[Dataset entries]
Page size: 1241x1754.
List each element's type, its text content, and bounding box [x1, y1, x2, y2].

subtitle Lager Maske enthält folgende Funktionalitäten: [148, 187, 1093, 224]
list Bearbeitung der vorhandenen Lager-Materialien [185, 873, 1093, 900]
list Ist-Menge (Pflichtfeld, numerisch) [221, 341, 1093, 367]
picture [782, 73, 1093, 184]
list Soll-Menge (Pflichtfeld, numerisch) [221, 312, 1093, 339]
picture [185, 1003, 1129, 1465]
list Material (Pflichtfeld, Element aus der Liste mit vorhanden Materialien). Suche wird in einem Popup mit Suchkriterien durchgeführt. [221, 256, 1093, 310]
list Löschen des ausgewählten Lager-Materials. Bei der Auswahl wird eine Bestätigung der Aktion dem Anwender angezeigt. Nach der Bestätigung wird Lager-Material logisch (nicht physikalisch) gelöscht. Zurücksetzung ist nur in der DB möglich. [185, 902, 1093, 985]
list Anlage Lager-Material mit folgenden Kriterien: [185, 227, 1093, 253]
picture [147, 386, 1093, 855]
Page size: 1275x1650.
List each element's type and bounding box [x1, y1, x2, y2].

[To do]
All of the records need to be transcribed exactly.

[Answer area]
Page size: 1241x1754.
List each element's type, its text content, and bounding box [x1, y1, x2, y2].

subtitle Lager Maske enthält folgende Funktionalitäten: [148, 187, 1093, 224]
list Bearbeitung der vorhandenen Lager-Materialien [185, 873, 1093, 900]
list Ist-Menge (Pflichtfeld, numerisch) [221, 341, 1093, 367]
picture [782, 73, 1093, 184]
list Soll-Menge (Pflichtfeld, numerisch) [221, 312, 1093, 339]
picture [185, 1003, 1129, 1465]
list Material (Pflichtfeld, Element aus der Liste mit vorhanden Materialien). Suche wird in einem Popup mit Suchkriterien durchgeführt. [221, 256, 1093, 310]
list Löschen des ausgewählten Lager-Materials. Bei der Auswahl wird eine Bestätigung der Aktion dem Anwender angezeigt. Nach der Bestätigung wird Lager-Material logisch (nicht physikalisch) gelöscht. Zurücksetzung ist nur in der DB möglich. [185, 902, 1093, 985]
list Anlage Lager-Material mit folgenden Kriterien: [185, 227, 1093, 253]
picture [147, 386, 1093, 855]
Page size: 1275x1650.
List each element's type and bounding box [x1, y1, x2, y2].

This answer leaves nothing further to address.